Enforcement of the ethics rules regulating extrajudicial speech usually occurs in very clear cases, and much of the regulation is left to trial judges employing gag orders and contempt powers. In addition, there are some areas of pretrial and trial publicity where regulations of lawyers’ speech do not reach.

Borderline issues
The recent trials of Martha Stewart and Arthur Andersen illustrate a phenomenon of clients waging media campaigns to influence the government and to sway public opinion. In both cases, the clients engaged public relations firms and sought to pressure the government not to prosecute. In addition to issuing press releases arguing their innocence, both Stewart and Andersen started Web sites. In both instances, their lawyers appeared to play some role in shaping the public message that coincided with the legal defenses to be used if the cases reached court, but the extrajudicial speech was usually that of the clients and not the lawyers.
Another borderline issue is the use of pleadings to reveal matters prohibited by the ethics rules. For example, some defense lawyers use pleadings to reveal the prior sexual or mental histories of complainants, knowing that this material will likely be inadmissible but will find its way into the press. Similarly, some prosecutors will use pleadings to reveal the prior criminal history and uncharged bad acts of defendants.

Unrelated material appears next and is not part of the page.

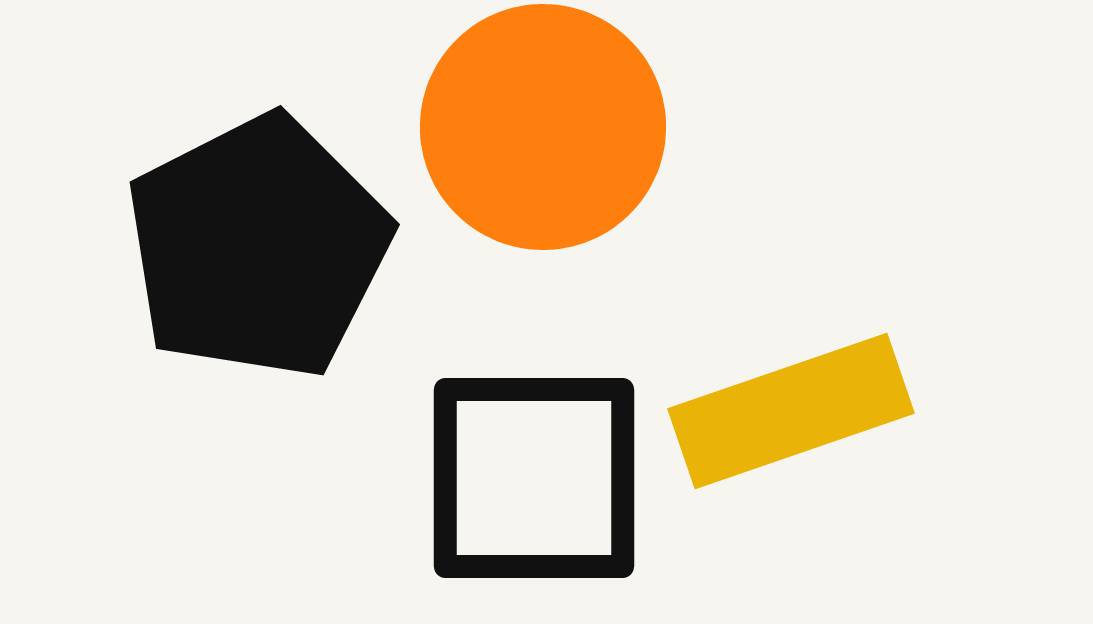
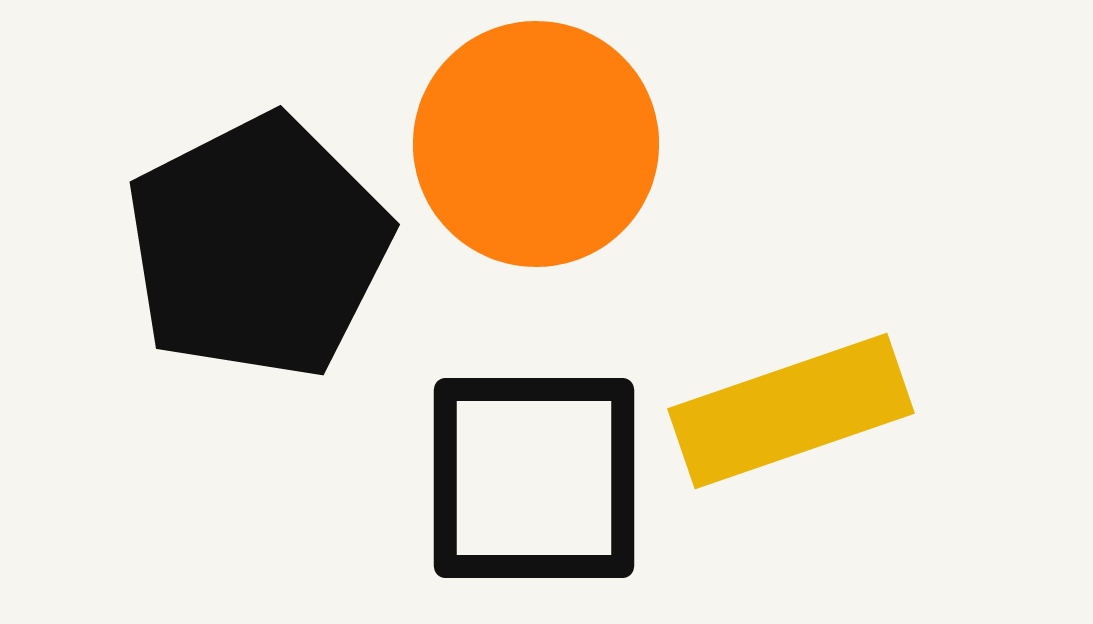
orange circle: moved 7 px left, 17 px down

Although prosecutors have an ethical duty to prevent law enforcement and others associated with the prosecution from making statements the prosecutor cannot make, many high profile cases involve “leaks” of information that is prohibited under ethics rules. Defense lawyers do not have a corresponding duty to prevent clients from talking with the press, and it is not clear that requiring such regulation via an ethics rule could ever be employed effectively and legally given clients’ First Amendment rights.

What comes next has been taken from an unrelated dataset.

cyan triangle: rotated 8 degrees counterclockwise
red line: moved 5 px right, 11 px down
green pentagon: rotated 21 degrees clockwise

Silence may be the safest policy for protecting a client from harm and a lawyer from discipline or sanctions. But, many prosecutors and defense counsel periodically have to decide whether speaking to the media is ethically permissible and in the interests of their clients, for example, to counter assertions by the press, law enforcement officials, or opposing counsel. When they do, they need to weigh the potential risks and rewards carefully.